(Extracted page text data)

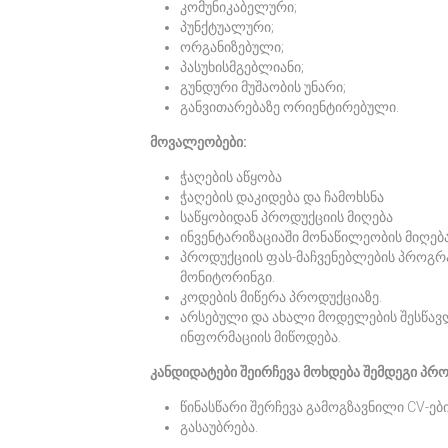
კომუნიკაბელური;
პუნქტუალური;
ორგანიზებული;
პასუხისმგებლიანი;
გუნდური მუშაობის უნარი;
განვითარებაზე ორიენტირებული.
მოვალეობები:
ჭაღების აწყობა
ჭაღების დაკიდება და ჩამოხსნა
საწყობიდან პროდუქციის მიღება
ინვენტარიზაციაში მონაწილეობის მიღებ
პროდუქციის ფას-მაჩვენებლების პროგრა
მონიტორინგი.
კოდების მიწერა პროდუქციაზე.
არსებული და ახალი მოდელების შესწავ
ინფორმაციის მიწოდება.
კანდიდატები შეირჩევა მოხდება შემდეგი პრ
წინასწარი შერჩევა გამოგზავნილი CV-ები
გასაუბრება.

What is required
Provide the count of lines in the records above that hold the word "პროდუქციის", with no other text.

Solution
2